Aim: Could you write out the whole resin casting passage below word for word?

Resin casting lets you produce parts that would be otherwise impossible to make without a full CNC and injection molding set-up. It costs about as much as a 3d printer, 300 to 600 US dollars, to get a good set-up going. This is for raw material, resin, dye, pressure chamber, and an optional vacuum degassing set-up. A good resin casting set-up will let you produce parts which are stronger than injection molding, and with phenomenal accuracy, temperature resistance, and strength. I will be covering various techniques from the simple to advanced for using resin casting from a hacker’s perspective.

The coat just isn't the same without the full set.
The coat just isn’t the same without the full set.

Today I will be replicating a part exactly. I searched my house for a pending project. I wish I had a more exciting part to duplicate, like a broken hinge or plastic case that I’d like in a different color, but I lost a button on my favorite coat. So I’ll be making a matching set of buttons.

You’ll need a basic resin casting set-up. For the raw materials, I duplicated the suggestions from the Guerrilla Guide — the standard handbook for fabricating things in your own workshop. So far this has worked out great. I’ve also had a lot of fun casting urethane rubber for wheels and flexible parts, but that’s for another chapter.

I do recommend deviating from the Guerrilla Guide in one regard though. Absolutely skip the purchase of a vacuum degassing chamber if you are on a budget. Buy a pressure casting set-up. As long as you cure both your molds and your resin under pressure you won’t have many issues. The most bang for your buck will be a cheap pressure casting chamber made from a paint pot and a discount compressor. I waited for a 20% off sale at my local import store and got my set up for about 150 US Dollars, pot, pnuematics, compressor, and all.

Data supplied:
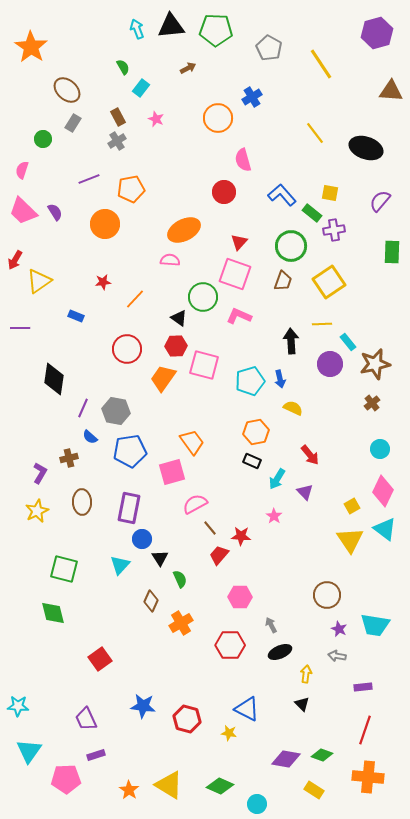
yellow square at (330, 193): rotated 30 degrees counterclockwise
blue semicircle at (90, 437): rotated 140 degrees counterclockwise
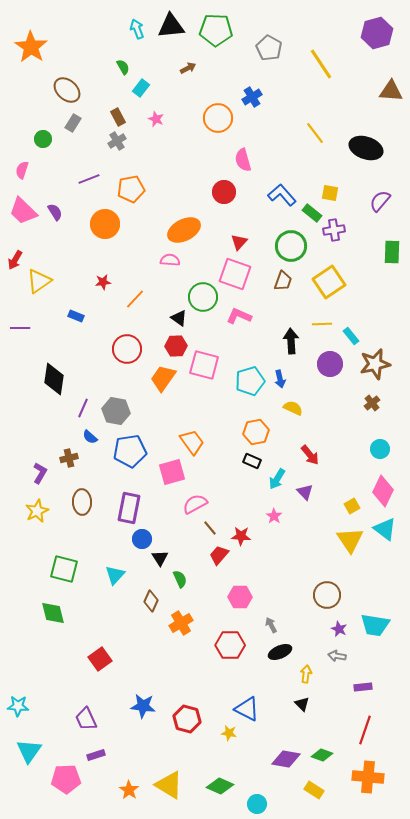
cyan rectangle at (348, 342): moved 3 px right, 6 px up
cyan triangle at (120, 565): moved 5 px left, 10 px down
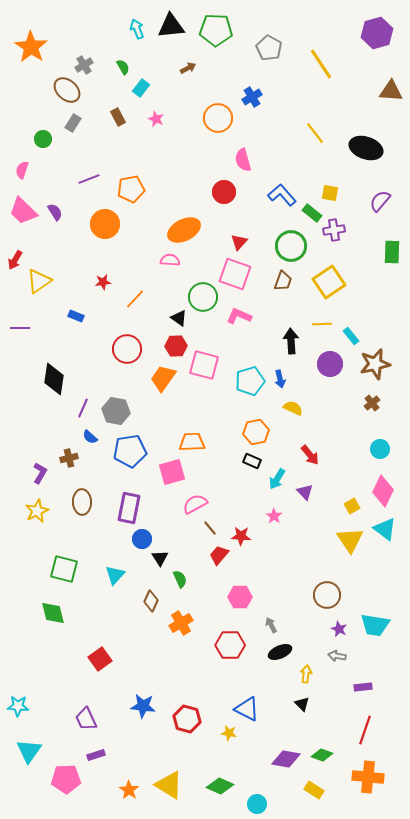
gray cross at (117, 141): moved 33 px left, 76 px up
orange trapezoid at (192, 442): rotated 56 degrees counterclockwise
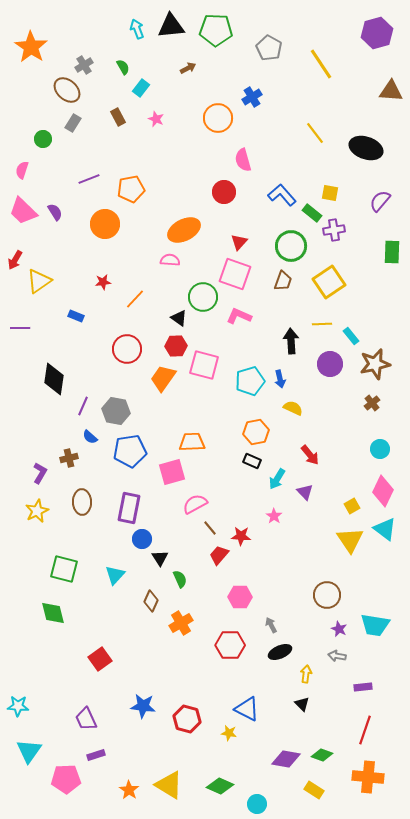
purple line at (83, 408): moved 2 px up
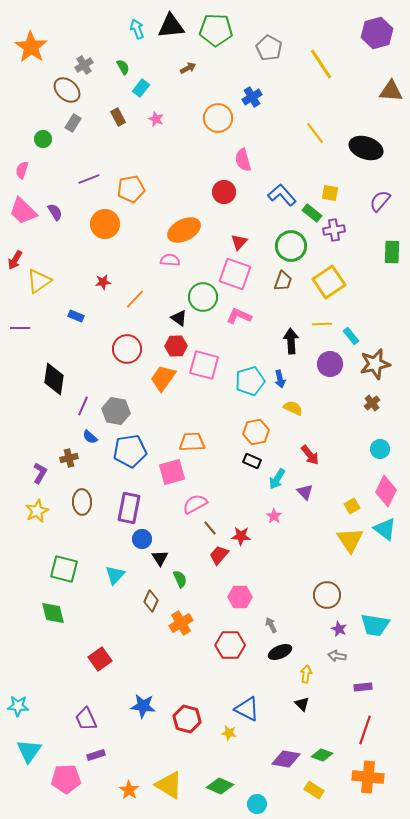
pink diamond at (383, 491): moved 3 px right
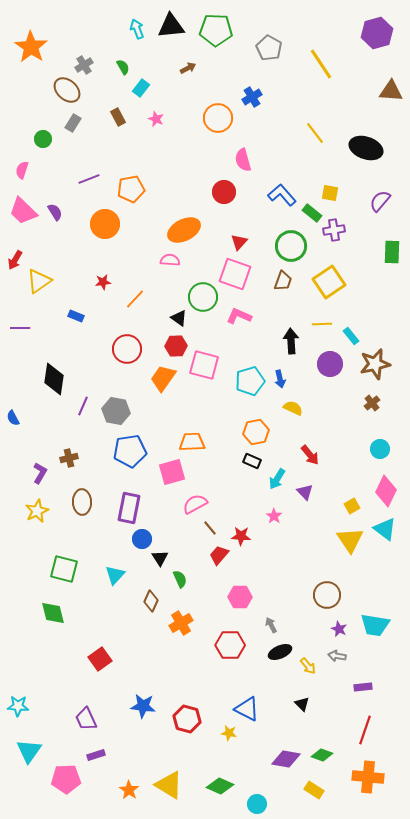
blue semicircle at (90, 437): moved 77 px left, 19 px up; rotated 21 degrees clockwise
yellow arrow at (306, 674): moved 2 px right, 8 px up; rotated 132 degrees clockwise
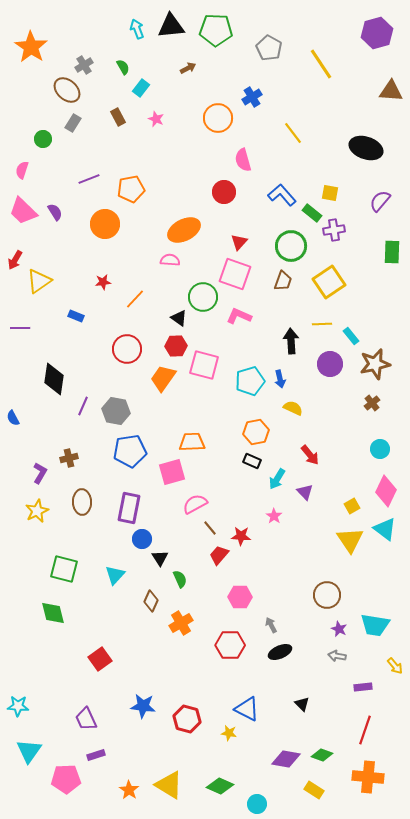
yellow line at (315, 133): moved 22 px left
yellow arrow at (308, 666): moved 87 px right
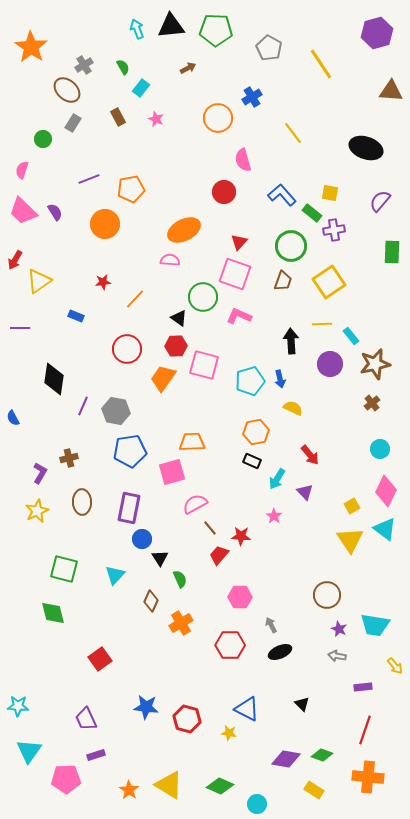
blue star at (143, 706): moved 3 px right, 1 px down
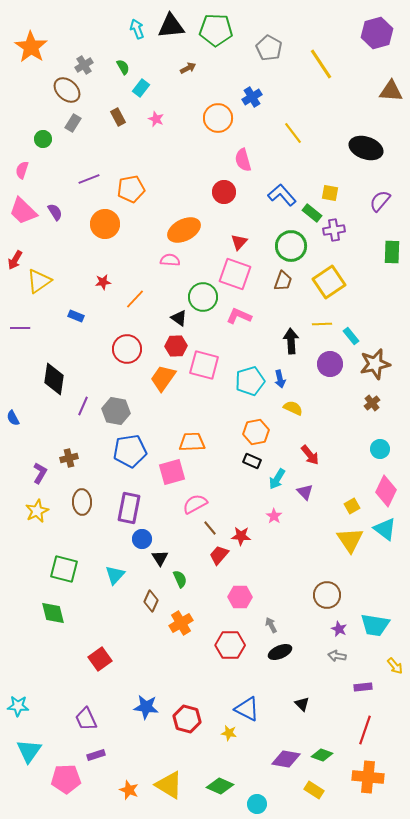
orange star at (129, 790): rotated 12 degrees counterclockwise
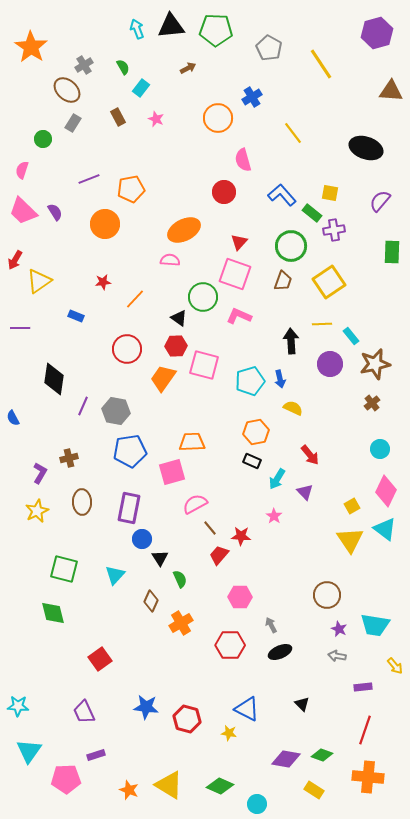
purple trapezoid at (86, 719): moved 2 px left, 7 px up
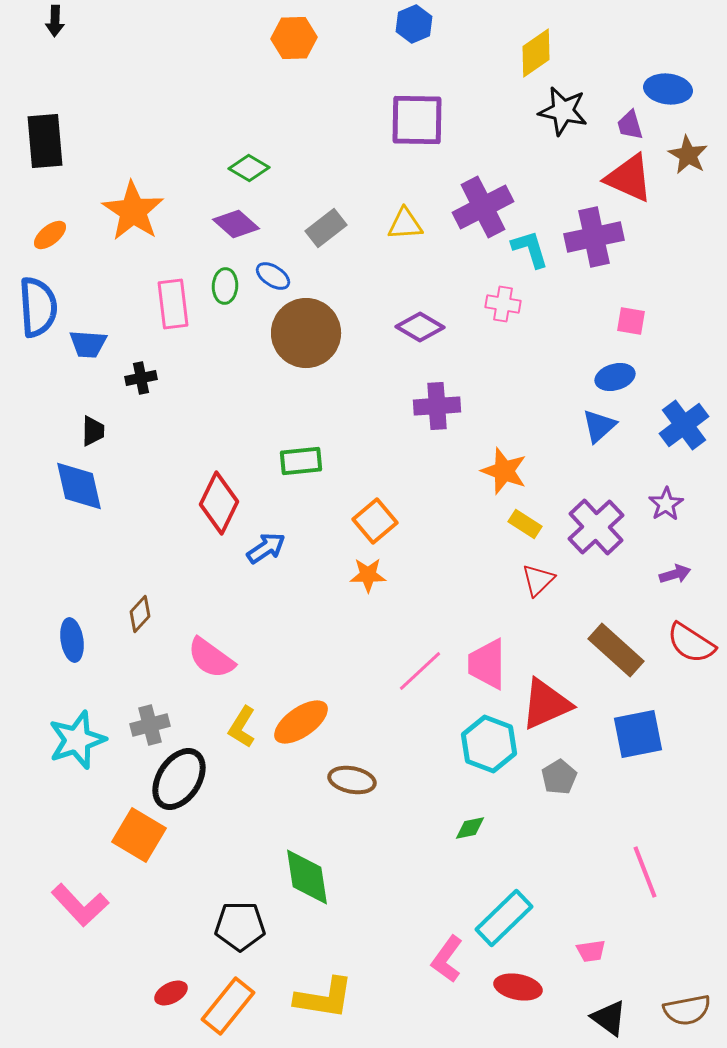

Finished task:
Resin casting lets you produce parts that would be otherwise impossible to make without a full CNC and injection molding set-up. It costs about as much as a 3d printer, 300 to 600 US dollars, to get a good set-up going. This is for raw material, resin, dye, pressure chamber, and an optional vacuum degassing set-up. A good resin casting set-up will let you produce parts which are stronger than injection molding, and with phenomenal accuracy, temperature resistance, and strength. I will be covering various techniques from the simple to advanced for using resin casting from a hacker’s perspective.

The coat just isn't the same without the full set.
The coat just isn’t the same without the full set.

Today I will be replicating a part exactly. I searched my house for a pending project. I wish I had a more exciting part to duplicate, like a broken hinge or plastic case that I’d like in a different color, but I lost a button on my favorite coat. So I’ll be making a matching set of buttons.

You’ll need a basic resin casting set-up. For the raw materials, I duplicated the suggestions from the Guerrilla Guide — the standard handbook for fabricating things in your own workshop. So far this has worked out great. I’ve also had a lot of fun casting urethane rubber for wheels and flexible parts, but that’s for another chapter.

I do recommend deviating from the Guerrilla Guide in one regard though. Absolutely skip the purchase of a vacuum degassing chamber if you are on a budget. Buy a pressure casting set-up. As long as you cure both your molds and your resin under pressure you won’t have many issues. The most bang for your buck will be a cheap pressure casting chamber made from a paint pot and a discount compressor. I waited for a 20% off sale at my local import store and got my set up for about 150 US Dollars, pot, pnuematics, compressor, and all.